Just why the risk soars so high in the ICU isn't clear, but it's likely tied to the stresses of advanced illness, not a direct activity of the new coronavirus upon the heart, said study senior author Dr Rajat Deo. He's a cardiac electrophysiologist and associate professor of cardiovascular medicine at the University of Pennsylvania School of Medicine.

"Non-cardiac causes such as systemic infection, inflammation and illness are likely to contribute more to the occurrence of cardiac arrest and arrhythmias than damaged or infected heart cells due to the viral infection," Deo said in a university news release.

A cardiologist unconnected to the new report agreed.

"We know that critically ill patients with Covid-19 have what we call a systemic inflammatory response, which creates a 'cytokine storm'," said Dr Satjit Bhusri, from Lenox Hill Hospital in New York City. "This massive immune response, it appears, is the cause of the increase in heart rhythm disorders, rather than the virus itself."

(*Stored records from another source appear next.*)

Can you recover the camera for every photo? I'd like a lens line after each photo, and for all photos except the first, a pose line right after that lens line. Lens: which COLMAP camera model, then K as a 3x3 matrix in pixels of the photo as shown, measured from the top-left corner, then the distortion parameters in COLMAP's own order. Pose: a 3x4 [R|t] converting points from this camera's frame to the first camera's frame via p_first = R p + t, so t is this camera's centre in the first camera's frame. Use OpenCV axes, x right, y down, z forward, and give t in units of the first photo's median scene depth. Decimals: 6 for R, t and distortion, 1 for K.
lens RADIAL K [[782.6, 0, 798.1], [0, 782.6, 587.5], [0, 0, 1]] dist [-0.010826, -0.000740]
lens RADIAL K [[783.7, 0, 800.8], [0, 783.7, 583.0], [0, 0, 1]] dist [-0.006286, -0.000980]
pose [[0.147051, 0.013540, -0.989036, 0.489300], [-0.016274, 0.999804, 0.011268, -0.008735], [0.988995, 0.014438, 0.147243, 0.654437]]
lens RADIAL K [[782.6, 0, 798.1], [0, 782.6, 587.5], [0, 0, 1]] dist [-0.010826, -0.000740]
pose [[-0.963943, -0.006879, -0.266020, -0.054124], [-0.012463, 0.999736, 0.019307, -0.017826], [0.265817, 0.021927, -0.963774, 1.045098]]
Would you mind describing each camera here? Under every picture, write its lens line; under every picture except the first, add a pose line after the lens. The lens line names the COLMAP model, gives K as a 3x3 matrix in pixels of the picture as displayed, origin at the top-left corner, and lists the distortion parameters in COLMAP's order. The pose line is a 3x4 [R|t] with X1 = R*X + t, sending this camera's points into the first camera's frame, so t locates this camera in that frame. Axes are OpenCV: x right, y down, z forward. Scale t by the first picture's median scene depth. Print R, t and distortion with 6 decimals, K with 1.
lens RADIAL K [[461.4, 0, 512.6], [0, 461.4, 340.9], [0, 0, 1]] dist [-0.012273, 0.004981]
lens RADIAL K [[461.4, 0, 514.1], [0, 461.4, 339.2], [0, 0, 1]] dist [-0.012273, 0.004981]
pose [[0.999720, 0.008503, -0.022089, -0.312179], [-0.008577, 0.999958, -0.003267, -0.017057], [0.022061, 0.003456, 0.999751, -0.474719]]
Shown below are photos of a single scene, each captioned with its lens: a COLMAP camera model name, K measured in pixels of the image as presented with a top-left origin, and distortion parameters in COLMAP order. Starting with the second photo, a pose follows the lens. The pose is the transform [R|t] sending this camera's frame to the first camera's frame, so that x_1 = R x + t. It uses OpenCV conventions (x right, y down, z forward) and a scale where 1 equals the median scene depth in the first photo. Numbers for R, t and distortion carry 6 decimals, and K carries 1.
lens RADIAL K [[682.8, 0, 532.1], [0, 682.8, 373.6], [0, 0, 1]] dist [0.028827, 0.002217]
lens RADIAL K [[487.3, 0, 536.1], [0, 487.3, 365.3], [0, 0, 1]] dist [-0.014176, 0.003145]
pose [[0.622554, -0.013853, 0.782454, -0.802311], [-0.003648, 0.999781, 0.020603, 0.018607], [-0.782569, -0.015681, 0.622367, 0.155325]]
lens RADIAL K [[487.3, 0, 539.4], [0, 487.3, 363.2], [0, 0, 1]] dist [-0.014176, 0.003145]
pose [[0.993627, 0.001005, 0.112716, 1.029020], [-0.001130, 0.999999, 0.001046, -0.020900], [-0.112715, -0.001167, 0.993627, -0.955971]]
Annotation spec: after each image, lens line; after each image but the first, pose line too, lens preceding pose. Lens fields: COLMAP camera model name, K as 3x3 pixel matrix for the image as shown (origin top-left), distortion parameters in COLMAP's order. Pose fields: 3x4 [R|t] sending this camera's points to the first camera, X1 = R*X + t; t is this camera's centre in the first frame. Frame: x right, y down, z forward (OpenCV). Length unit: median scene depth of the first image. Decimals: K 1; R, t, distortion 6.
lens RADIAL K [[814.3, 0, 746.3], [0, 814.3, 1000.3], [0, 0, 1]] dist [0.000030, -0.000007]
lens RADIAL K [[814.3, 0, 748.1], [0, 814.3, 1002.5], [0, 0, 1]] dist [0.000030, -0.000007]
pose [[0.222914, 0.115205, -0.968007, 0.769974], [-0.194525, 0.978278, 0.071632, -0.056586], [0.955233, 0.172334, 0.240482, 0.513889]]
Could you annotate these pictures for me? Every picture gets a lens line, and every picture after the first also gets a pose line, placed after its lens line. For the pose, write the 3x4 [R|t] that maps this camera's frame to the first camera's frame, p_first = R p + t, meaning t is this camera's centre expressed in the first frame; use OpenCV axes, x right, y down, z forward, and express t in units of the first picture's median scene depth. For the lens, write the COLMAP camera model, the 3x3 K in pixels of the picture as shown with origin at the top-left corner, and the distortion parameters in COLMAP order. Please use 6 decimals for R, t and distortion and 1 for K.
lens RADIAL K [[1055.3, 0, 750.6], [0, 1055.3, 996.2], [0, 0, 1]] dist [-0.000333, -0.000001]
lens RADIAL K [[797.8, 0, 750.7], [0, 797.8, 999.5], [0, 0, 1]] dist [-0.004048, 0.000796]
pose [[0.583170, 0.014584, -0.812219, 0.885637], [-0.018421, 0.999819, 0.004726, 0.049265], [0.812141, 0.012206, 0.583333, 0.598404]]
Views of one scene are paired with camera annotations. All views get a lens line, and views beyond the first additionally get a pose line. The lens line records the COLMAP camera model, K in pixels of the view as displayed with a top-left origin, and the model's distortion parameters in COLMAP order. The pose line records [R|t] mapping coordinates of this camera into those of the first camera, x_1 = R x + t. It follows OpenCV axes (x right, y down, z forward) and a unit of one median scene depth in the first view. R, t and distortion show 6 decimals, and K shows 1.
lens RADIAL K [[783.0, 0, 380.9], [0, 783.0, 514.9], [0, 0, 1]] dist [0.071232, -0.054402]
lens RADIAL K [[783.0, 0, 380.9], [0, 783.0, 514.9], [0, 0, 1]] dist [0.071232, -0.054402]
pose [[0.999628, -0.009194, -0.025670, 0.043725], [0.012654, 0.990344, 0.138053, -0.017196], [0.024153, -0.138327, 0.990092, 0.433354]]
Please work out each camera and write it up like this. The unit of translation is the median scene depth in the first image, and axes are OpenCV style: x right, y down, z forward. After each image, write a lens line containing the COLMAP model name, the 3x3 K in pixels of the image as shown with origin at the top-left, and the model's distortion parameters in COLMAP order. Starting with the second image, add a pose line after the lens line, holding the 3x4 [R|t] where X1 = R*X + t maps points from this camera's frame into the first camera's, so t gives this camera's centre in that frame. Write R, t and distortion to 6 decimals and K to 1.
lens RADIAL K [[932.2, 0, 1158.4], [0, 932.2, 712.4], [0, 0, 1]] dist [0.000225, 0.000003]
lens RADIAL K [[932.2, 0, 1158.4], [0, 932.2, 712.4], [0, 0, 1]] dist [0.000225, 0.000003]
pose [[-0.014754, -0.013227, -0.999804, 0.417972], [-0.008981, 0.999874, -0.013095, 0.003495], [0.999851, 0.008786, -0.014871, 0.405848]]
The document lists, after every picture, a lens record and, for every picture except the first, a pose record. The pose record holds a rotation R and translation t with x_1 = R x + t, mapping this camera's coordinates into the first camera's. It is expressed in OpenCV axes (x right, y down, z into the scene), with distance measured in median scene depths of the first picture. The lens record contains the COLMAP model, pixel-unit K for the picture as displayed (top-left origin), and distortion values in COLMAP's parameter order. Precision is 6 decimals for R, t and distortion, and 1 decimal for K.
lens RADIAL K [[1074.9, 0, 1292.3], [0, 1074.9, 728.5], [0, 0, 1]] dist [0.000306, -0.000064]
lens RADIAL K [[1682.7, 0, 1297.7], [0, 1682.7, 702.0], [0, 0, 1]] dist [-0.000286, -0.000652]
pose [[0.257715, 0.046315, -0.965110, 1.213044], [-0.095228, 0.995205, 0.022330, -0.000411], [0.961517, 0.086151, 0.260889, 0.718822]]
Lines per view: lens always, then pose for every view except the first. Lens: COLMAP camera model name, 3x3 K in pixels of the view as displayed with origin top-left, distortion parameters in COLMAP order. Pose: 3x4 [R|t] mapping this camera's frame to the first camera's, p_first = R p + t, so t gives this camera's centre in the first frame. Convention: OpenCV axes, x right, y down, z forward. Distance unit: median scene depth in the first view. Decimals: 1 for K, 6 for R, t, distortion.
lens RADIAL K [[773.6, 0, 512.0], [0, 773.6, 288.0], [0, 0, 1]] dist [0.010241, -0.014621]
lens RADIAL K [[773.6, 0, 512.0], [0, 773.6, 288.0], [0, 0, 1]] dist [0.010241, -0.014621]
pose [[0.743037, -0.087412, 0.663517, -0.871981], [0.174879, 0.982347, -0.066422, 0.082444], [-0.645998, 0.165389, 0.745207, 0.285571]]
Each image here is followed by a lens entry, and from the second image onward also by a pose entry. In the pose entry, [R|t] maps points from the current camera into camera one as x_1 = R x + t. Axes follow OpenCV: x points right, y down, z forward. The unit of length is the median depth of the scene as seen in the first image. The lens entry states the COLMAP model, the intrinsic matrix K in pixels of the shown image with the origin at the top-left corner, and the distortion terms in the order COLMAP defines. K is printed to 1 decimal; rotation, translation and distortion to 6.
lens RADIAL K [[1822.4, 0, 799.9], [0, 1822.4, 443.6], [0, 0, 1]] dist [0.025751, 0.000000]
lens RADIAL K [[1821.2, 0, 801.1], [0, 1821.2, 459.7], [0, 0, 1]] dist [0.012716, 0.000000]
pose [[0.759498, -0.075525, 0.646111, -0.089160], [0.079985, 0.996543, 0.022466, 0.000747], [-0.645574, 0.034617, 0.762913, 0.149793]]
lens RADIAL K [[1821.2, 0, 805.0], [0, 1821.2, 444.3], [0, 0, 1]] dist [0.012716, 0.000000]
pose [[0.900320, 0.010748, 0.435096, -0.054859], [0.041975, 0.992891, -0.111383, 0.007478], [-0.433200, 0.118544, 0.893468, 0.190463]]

READ MORE | Severe Covid-19 raises odds for dangerous heart conditions 10-fold

HEALTH TIPS (as recommended by the NICD and WHO)

• Maintain physical distancing – stay at least one metre away from somebody who is coughing or sneezing

• Practise frequent hand-washing, especially after direct contact with ill people or their environment

• Avoid touching your eyes, nose and mouth, as your hands touch many surfaces and could potentially transfer the virus

• Practise respiratory hygiene – cover your mouth with your bent elbow or tissue when you cough or sneeze. Remember to dispose the tissue immediately after use.